Question

There is a subtle reason why it might not be good: Sometimes, the blame for breaking something really should be placed on the individual who wrote fragile code without automated tests, not the one who broke their code by making a should-be-unrelated change somewhere else.

One imaginable example is when someone programs against an interface in a way that assumes behavior specific to the implementation du jour, but not guaranteed by existing contracts. Then someone else makes a change to the implementation that fits in the contract, but breaks the depended-on code. No tests fail because no tests are written for the depended-on code. Who's really to blame?

The purpose of this isn't to blame people, but to understand responsibilities, and if "You break it, you buy it" is really such a good policy.

EDIT: I really worded this poorly. I meant it to be about how to write correct software with respect to dependencies, including hidden dependencies. I meant this to be a question of what a programmer's responsibility is to avoid bugs, not what to do when a surprise bug is found. BUT, since so many answers have been given already, I'll let the question stand as-is and indicate an answer accordingly.

Was it helpful?

Solution

Fixing it is the purpose not laying the blame. Suppose the orginal author of the fragile code has moved on, who would own the problem? Suppose he or she is simply assigned to another project? The person who ran into the problem needs to be the one who owns it until it is fixed, he or she is the person currently there and currently assigned to the task of making changes to the application.

Now if you know the code was created with a problem that should be avoided in the future and the orginal developer is still there, it would be a good thing to let him or her know about the issue and why it caused a problem, but ultimately the person who ran into the problem is the one who will need to fix it to get his new code to work.

OTHER TIPS

I think you have nothing to gain and everything to lose by promoting an atmosphere of blaming and finger pointing.
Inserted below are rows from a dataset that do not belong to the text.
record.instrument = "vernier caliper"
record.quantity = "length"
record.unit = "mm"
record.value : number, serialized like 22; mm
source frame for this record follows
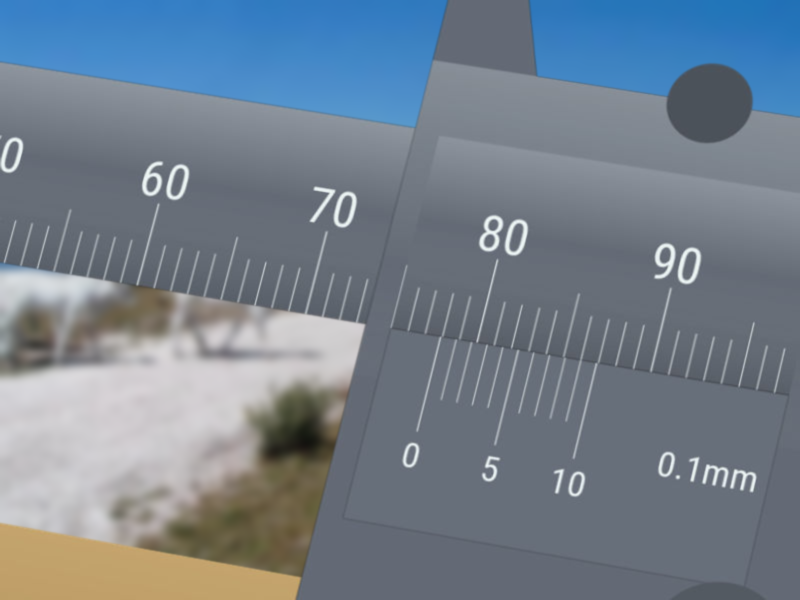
77.9; mm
When something is broken, you should assign it to the best person to fix the problem, whether that is the last person to touch that area because he or she knows the area, or to the person who wrote it first so knows the design philosophy best, or even just the person without anything more pressing to do.

"You break it, you buy it" makes sense in terms of breaking builds, not more serious problems.

If you put the build into a state where it can't compile, or run basic tests, you are blocking other people's work. If you can't see a quick and simple fix (because you introduced a quick and simple bug) then just roll back your changes (perhaps with local copies of what you'd worked on in the meantime) and commit.

If the fact that you broke the build is ultimately due to a wider issue, then deal with that wider issue, whether by fixing it, reporting it, or assigning it.

Short term, the person who made the code-base unworkable quickly makes it workable again. Long term, the best person for the job (balancing different factors) does the job.

I would say that assigning ownership to the disaster prone may not always be the most productive strategy. It is likely its own reward.

The last person to touch it should be at fault, Refactoring is a large part of software development, if somebody touched the code and did not properly document, write and test the code than that is on them. As part of the estimate, the time to properly put the code in better shape than it was found should be included.

That being said, if something does not work, the whole team should take the fall.

In an environment where people have to work together, cooperation should be of greater importance than placing blame. If someone`s module is fragile and if his/her peers agree that something should be done about it, a good team-player would fix the problem; that is, he would write unit tests .etc

In any case, a programmer's own code is ultimately their responsibility, and if they can't handle the responsibility of making their code cooperate with that of others, then they rightfully must take the blame. But not before giving them a chance or two to clean up their act.